Give back every record word for word, but keep the pictures out.

--- Source data ---

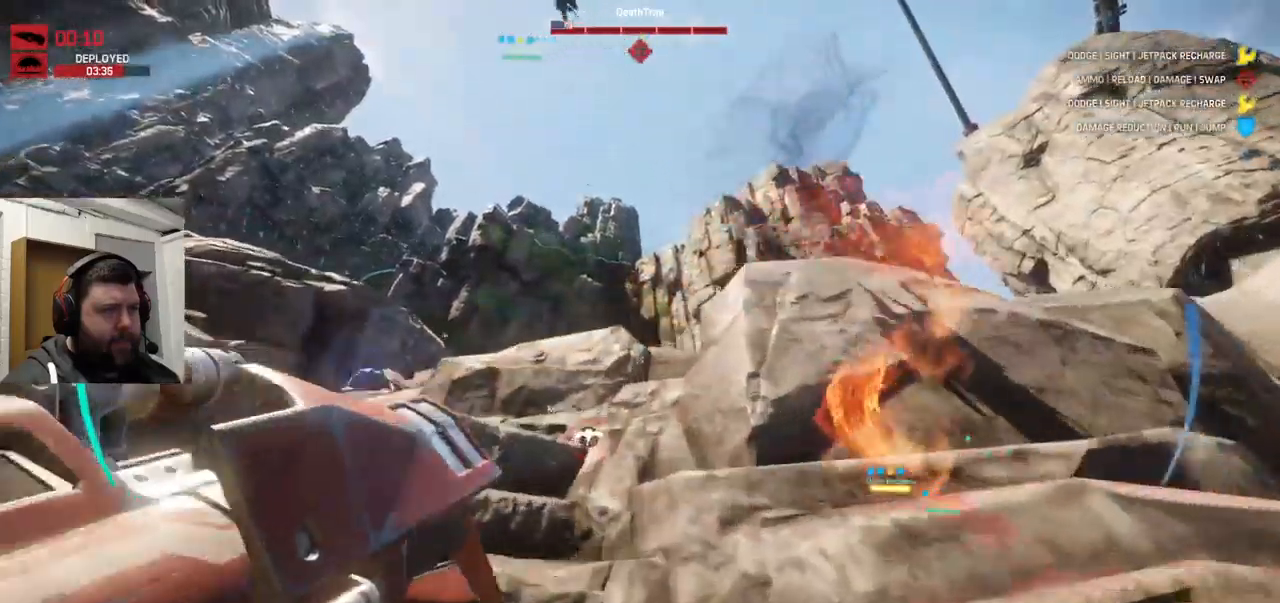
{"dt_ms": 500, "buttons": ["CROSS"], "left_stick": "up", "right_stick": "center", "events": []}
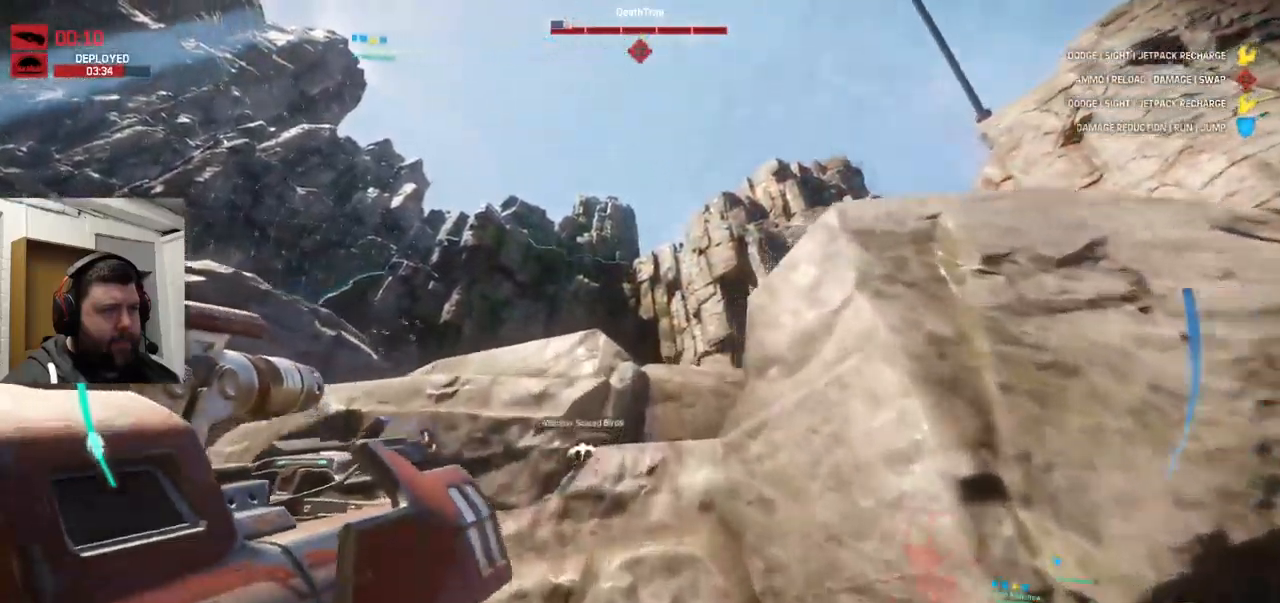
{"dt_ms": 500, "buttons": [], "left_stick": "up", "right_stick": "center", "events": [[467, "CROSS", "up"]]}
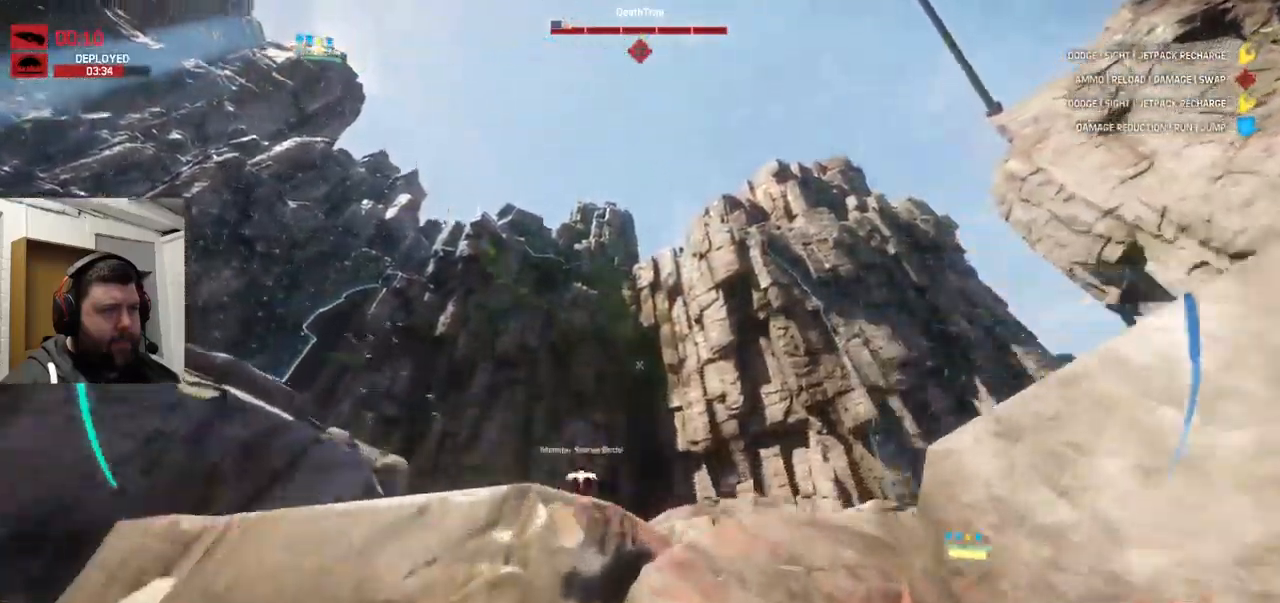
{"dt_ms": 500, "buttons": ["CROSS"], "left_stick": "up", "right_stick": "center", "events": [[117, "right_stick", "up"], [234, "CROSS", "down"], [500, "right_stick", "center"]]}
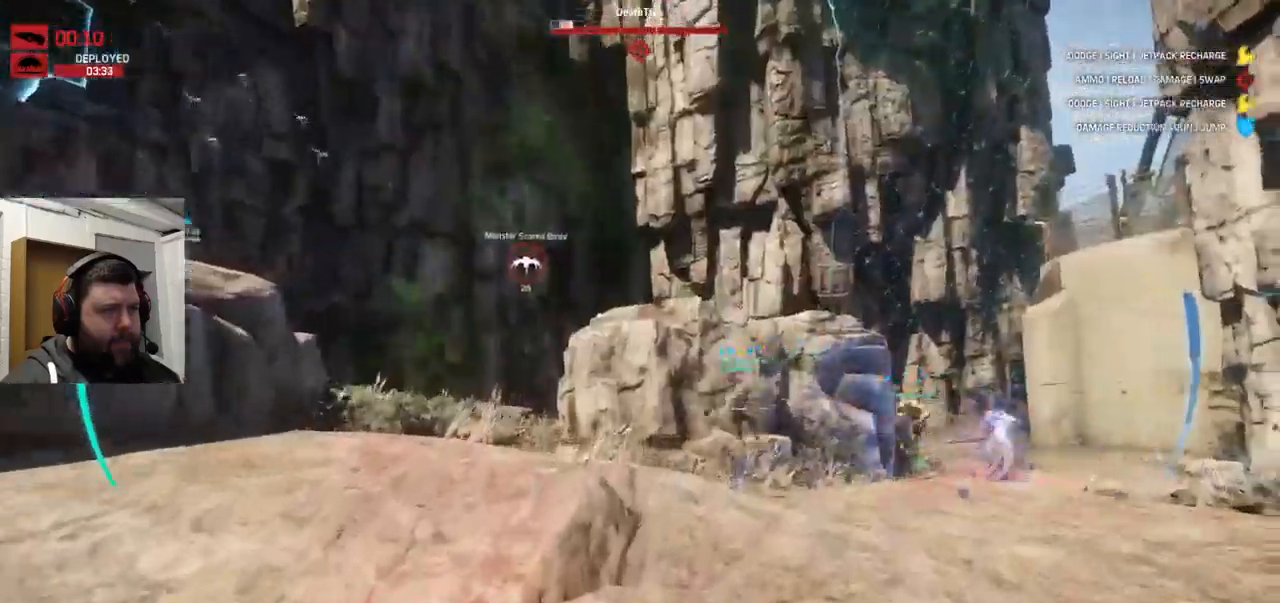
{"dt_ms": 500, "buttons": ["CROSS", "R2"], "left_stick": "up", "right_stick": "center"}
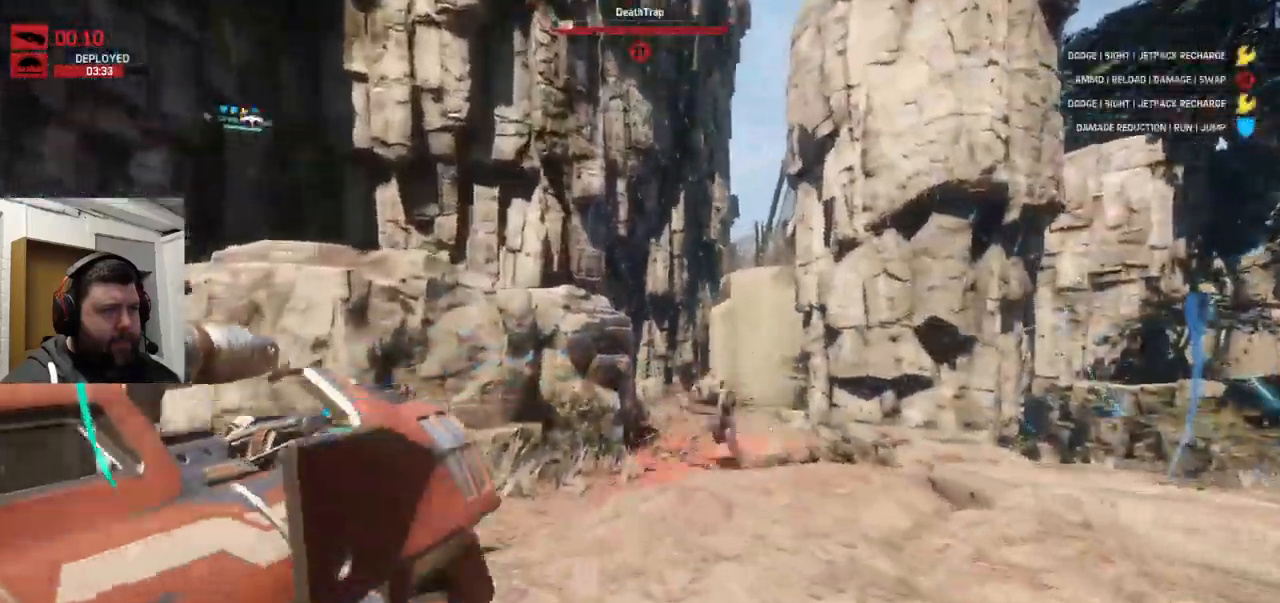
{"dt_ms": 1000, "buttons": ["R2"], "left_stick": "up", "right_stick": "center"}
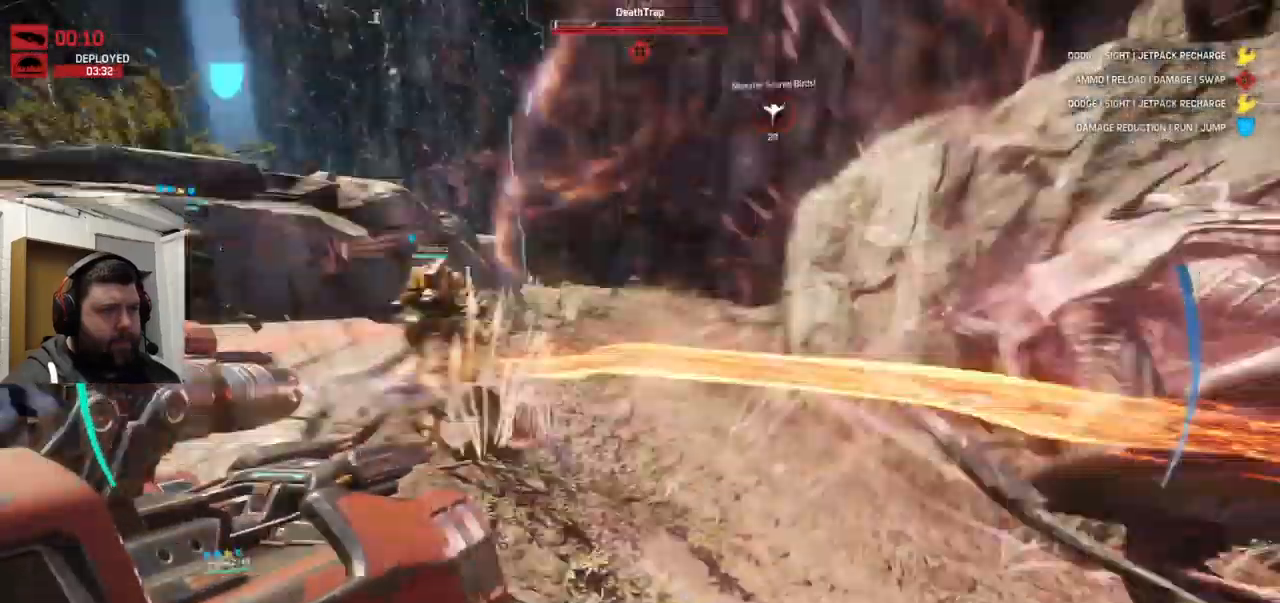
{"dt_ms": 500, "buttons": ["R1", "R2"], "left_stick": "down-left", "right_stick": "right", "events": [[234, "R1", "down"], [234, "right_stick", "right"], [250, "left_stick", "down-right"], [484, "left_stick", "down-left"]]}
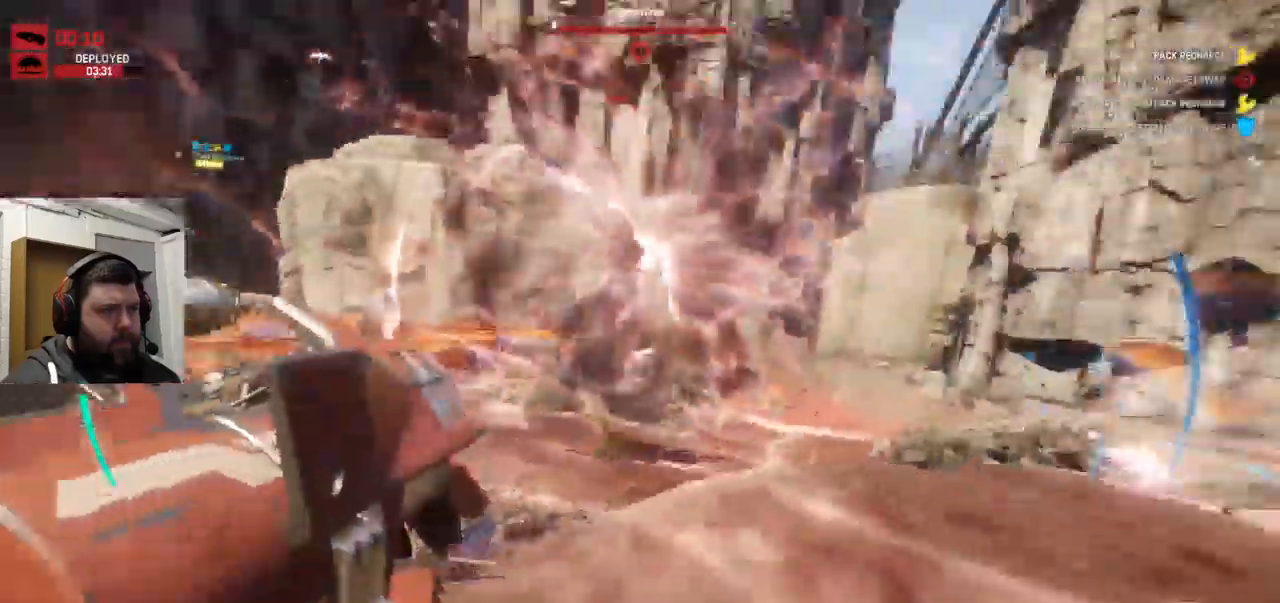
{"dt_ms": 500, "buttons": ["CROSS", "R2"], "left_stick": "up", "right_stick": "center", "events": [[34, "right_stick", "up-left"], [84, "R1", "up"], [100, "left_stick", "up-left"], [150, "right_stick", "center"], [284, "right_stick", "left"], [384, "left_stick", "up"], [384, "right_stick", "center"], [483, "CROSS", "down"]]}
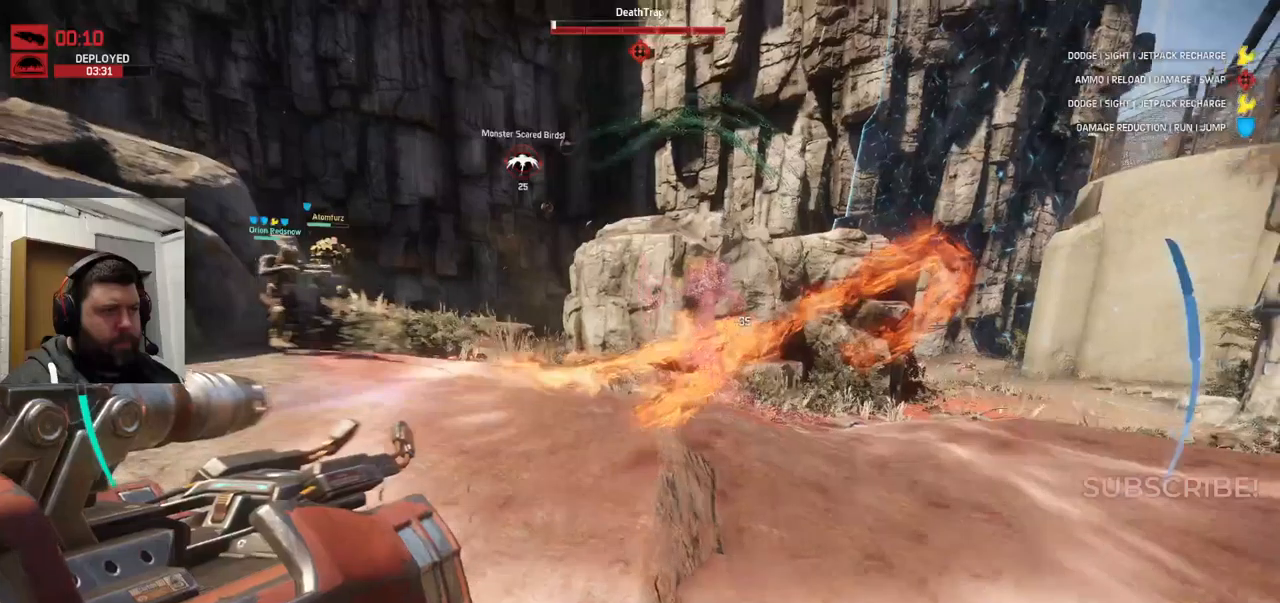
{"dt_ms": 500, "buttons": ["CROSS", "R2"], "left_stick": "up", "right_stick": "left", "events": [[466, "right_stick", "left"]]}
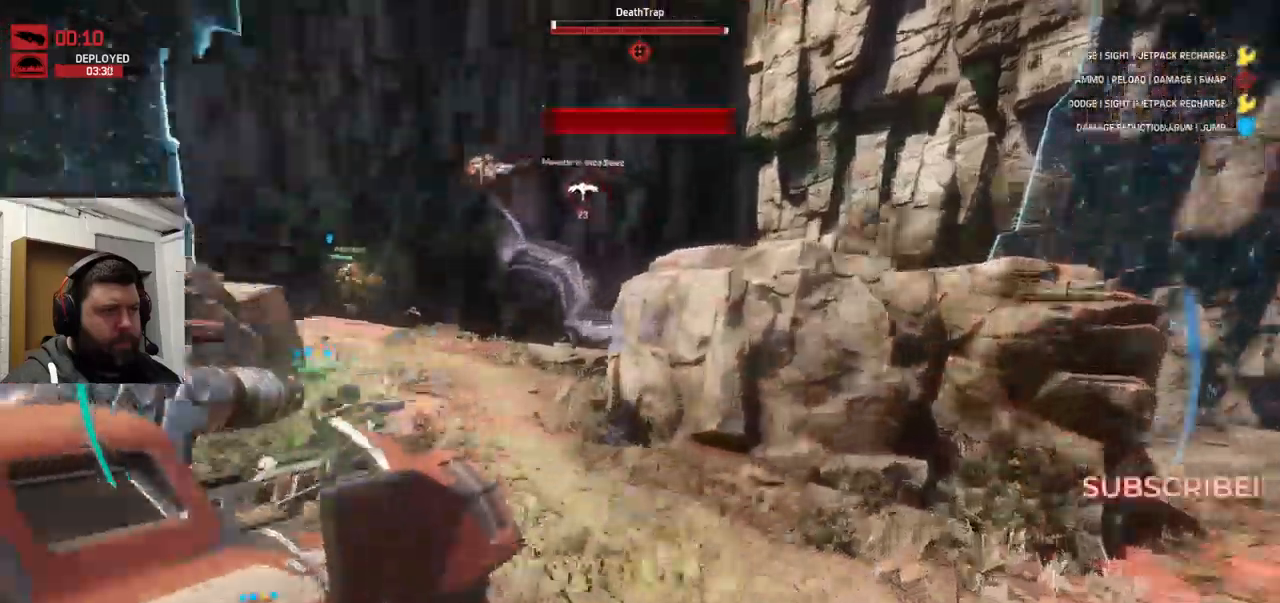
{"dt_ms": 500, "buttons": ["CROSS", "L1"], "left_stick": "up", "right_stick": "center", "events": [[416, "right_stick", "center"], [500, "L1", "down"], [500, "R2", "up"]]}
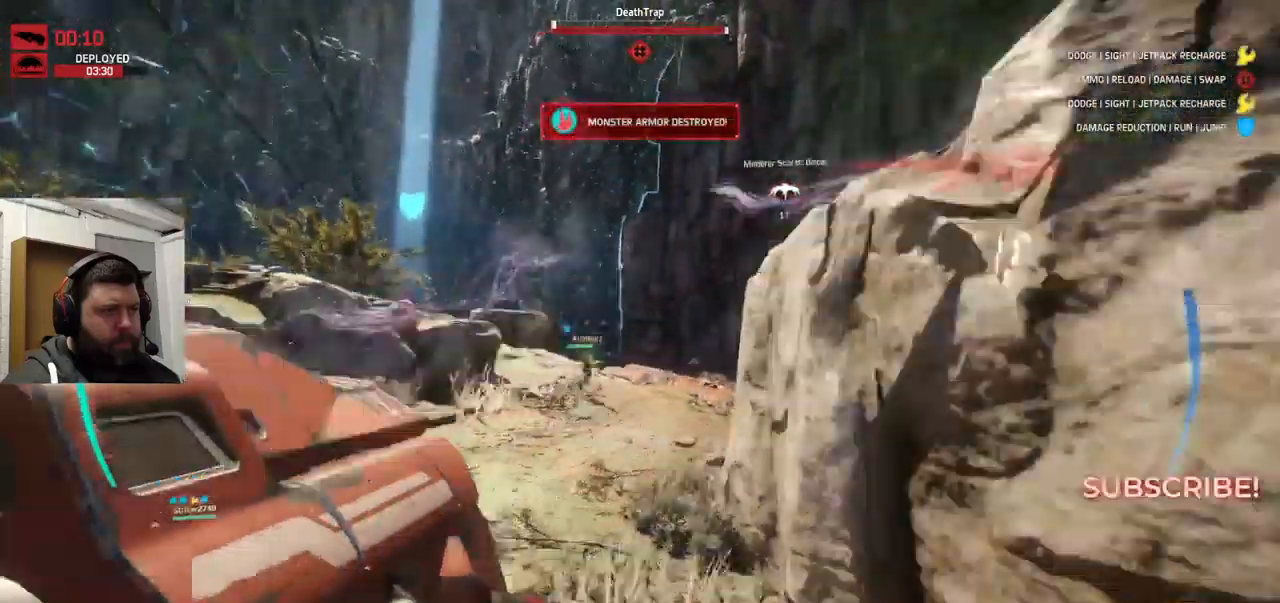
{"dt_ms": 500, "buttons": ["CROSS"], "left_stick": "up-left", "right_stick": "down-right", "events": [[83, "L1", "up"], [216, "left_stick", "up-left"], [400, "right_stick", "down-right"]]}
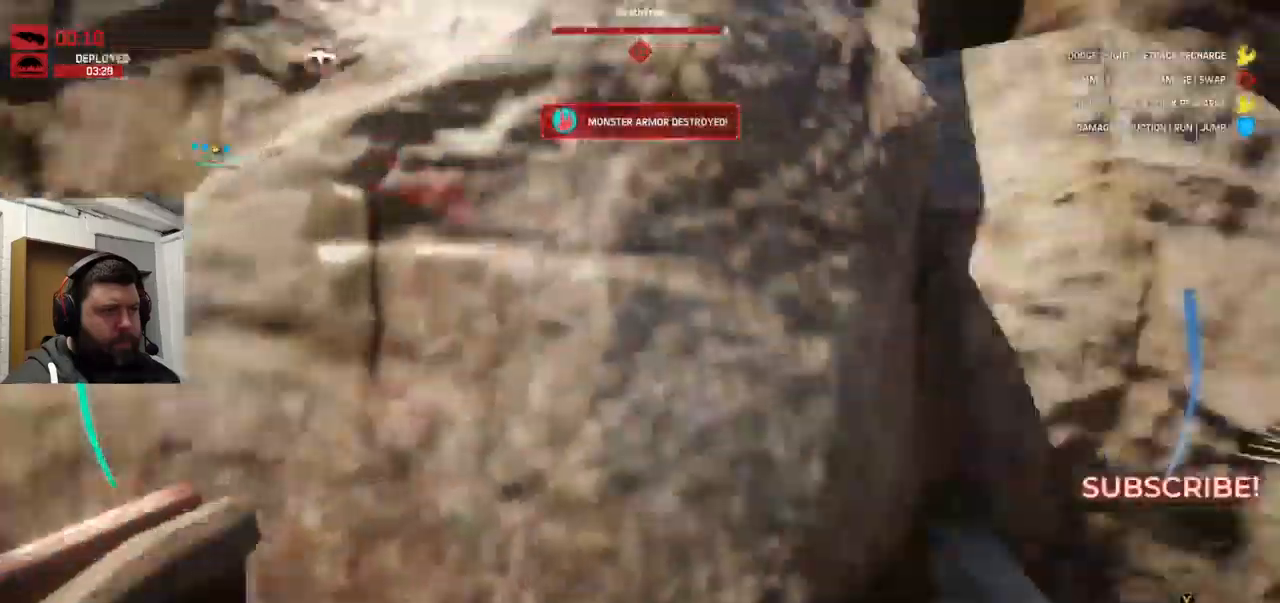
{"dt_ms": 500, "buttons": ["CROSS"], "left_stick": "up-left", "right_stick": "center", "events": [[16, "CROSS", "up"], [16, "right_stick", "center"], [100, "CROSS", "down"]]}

---

### Finished exercise
{"dt_ms": 500, "buttons": ["CROSS"], "left_stick": "up", "right_stick": "center", "events": []}
{"dt_ms": 500, "buttons": [], "left_stick": "up", "right_stick": "center", "events": [[467, "CROSS", "up"]]}
{"dt_ms": 500, "buttons": ["CROSS"], "left_stick": "up", "right_stick": "center", "events": [[117, "right_stick", "up"], [234, "CROSS", "down"], [500, "right_stick", "center"]]}
{"dt_ms": 500, "buttons": ["CROSS", "R2"], "left_stick": "up", "right_stick": "center"}
{"dt_ms": 1000, "buttons": ["R2"], "left_stick": "up", "right_stick": "center"}
{"dt_ms": 500, "buttons": ["R1", "R2"], "left_stick": "down-left", "right_stick": "right", "events": [[234, "R1", "down"], [234, "right_stick", "right"], [250, "left_stick", "down-right"], [484, "left_stick", "down-left"]]}
{"dt_ms": 500, "buttons": ["CROSS", "R2"], "left_stick": "up", "right_stick": "center", "events": [[34, "right_stick", "up-left"], [84, "R1", "up"], [100, "left_stick", "up-left"], [150, "right_stick", "center"], [284, "right_stick", "left"], [384, "left_stick", "up"], [384, "right_stick", "center"], [483, "CROSS", "down"]]}
{"dt_ms": 500, "buttons": ["CROSS", "R2"], "left_stick": "up", "right_stick": "left", "events": [[466, "right_stick", "left"]]}
{"dt_ms": 500, "buttons": ["CROSS", "L1"], "left_stick": "up", "right_stick": "center", "events": [[416, "right_stick", "center"], [500, "L1", "down"], [500, "R2", "up"]]}
{"dt_ms": 500, "buttons": ["CROSS"], "left_stick": "up-left", "right_stick": "down-right", "events": [[83, "L1", "up"], [216, "left_stick", "up-left"], [400, "right_stick", "down-right"]]}
{"dt_ms": 500, "buttons": ["CROSS"], "left_stick": "up-left", "right_stick": "center", "events": [[16, "CROSS", "up"], [16, "right_stick", "center"], [100, "CROSS", "down"]]}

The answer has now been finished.